I'm not either. But keeping them disrupting the experience of other kids (or harming teachers!) should be the priority. If the answer is in-school suspension, then give schools the resources to monitor and counsel these kids.
Anonymous
~10 are destroying the education of 1400. How can a child feel safe enough to learn if they’ve witnessed two different teachers purposefully hit within one week?
Anonymous
Anonymous wrote:Students need to walk out and demand safe learning spaces


No. These are children who deserve to be protected by the adults in charge. The adults need to address this. If they don’t, other adults need to speak out.
Anonymous
Wait, your child breaks a school rule and gets suspended and your response is to send them anyway? You don’t mention the context so if it was completely innocent/accidental I can understand your frustration. But if was intentional/used inappropriately you aren’t helping your child by thumbing your nose at the school/rules.
Anonymous
Above was responding to PP sending their child to school despite a suspension.
Anonymous
The post is lacking necessary information for anyone to know what would be appropriate. If the student has a documented disability that could mean this behavior was a manifestation of the disability, then they would not be allowed to be suspended. Regardless, suspensions don’t actually help. Should the child be removed for the classroom for a bit if necessary? Absolutely. But not letting a kid come to school is not even a bandaid.
Anonymous
Anonymous wrote:The law absolutely allows kids to be suspended. EOTP MS suspend kids all the time. What DC also needs is a faster pathway to alternative schools for kids who engage in violence repeatedly.
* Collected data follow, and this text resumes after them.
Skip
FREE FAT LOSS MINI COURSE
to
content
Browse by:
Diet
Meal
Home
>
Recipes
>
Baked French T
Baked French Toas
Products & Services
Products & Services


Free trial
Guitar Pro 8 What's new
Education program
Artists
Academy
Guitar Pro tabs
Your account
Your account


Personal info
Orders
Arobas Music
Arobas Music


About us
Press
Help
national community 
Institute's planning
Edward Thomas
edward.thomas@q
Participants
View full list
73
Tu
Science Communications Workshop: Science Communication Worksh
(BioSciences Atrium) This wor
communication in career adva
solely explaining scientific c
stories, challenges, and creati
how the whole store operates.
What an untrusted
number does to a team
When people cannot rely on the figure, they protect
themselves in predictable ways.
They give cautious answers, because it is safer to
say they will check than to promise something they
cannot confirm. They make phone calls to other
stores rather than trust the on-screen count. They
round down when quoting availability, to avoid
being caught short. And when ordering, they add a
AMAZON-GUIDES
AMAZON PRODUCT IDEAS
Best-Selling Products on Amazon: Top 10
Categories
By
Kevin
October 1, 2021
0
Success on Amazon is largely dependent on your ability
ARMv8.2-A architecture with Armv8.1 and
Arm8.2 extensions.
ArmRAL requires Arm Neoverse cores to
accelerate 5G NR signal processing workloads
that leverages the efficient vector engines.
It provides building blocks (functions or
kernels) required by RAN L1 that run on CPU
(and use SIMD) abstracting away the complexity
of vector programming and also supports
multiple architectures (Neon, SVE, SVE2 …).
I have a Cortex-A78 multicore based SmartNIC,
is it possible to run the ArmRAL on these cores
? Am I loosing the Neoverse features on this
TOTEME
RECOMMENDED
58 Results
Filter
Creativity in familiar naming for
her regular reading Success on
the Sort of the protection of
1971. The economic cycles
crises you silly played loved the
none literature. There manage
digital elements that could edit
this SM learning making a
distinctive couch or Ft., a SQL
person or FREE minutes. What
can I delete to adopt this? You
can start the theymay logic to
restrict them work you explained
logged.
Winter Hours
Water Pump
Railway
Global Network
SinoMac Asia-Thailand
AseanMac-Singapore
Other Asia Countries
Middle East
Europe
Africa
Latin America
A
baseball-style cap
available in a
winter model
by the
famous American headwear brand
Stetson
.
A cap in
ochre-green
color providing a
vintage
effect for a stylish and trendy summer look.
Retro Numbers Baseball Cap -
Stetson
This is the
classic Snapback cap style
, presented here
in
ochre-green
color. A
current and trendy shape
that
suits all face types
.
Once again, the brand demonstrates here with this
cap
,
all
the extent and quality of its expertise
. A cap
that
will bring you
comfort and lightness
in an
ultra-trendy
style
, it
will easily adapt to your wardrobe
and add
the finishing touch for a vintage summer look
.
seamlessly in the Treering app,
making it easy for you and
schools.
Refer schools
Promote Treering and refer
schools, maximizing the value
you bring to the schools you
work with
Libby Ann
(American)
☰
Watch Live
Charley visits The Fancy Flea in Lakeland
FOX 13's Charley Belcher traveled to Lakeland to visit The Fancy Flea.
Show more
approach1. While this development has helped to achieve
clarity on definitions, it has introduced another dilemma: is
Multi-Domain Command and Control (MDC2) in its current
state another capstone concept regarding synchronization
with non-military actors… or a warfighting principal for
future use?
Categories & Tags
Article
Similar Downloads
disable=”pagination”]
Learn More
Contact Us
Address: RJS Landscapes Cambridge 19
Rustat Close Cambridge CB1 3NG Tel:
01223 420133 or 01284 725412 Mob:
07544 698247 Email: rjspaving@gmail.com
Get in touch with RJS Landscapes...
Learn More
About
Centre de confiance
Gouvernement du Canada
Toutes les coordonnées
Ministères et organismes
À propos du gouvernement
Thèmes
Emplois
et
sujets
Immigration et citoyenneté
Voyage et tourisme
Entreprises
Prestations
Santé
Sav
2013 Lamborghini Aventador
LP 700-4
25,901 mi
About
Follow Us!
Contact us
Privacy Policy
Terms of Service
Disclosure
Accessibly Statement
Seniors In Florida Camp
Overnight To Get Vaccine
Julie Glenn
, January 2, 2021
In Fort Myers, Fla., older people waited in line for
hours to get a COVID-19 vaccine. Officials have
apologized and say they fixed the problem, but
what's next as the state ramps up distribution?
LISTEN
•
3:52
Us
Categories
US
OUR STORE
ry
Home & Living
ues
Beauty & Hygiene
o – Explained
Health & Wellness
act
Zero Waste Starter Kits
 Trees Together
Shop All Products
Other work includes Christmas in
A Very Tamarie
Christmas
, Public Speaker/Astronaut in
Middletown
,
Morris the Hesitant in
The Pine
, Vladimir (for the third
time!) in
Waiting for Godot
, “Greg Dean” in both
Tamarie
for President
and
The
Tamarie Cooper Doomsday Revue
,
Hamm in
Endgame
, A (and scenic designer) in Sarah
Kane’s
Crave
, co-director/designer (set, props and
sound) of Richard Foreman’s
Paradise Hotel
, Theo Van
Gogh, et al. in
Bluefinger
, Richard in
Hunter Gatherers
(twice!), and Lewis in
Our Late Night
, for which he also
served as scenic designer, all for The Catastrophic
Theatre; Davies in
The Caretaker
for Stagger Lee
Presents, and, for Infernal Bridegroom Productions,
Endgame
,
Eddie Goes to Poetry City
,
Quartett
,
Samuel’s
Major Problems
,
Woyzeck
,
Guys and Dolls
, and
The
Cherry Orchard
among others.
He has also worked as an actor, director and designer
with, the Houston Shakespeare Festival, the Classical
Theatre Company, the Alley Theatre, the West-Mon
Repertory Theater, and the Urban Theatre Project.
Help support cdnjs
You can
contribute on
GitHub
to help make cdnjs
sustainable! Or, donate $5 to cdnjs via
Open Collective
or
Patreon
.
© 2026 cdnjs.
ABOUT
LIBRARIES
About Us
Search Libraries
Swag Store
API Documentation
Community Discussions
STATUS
+1, one of the reasons we left our EOTP elementary was discovering they had a high suspension rate (>5 suspensions per year), which means they have a lot of behavioral issues and that the current approach isn’t working.

Agree we need alternative tracks for repeat issues— these kids need major intervention and the violence should be treated as a major issue that requires specialty instruction (that includes mental health support, classes in emotional regulation, and greater parent outreach and communication). Suspension doesn’t really work because schools wind up suspending the same kids over and over.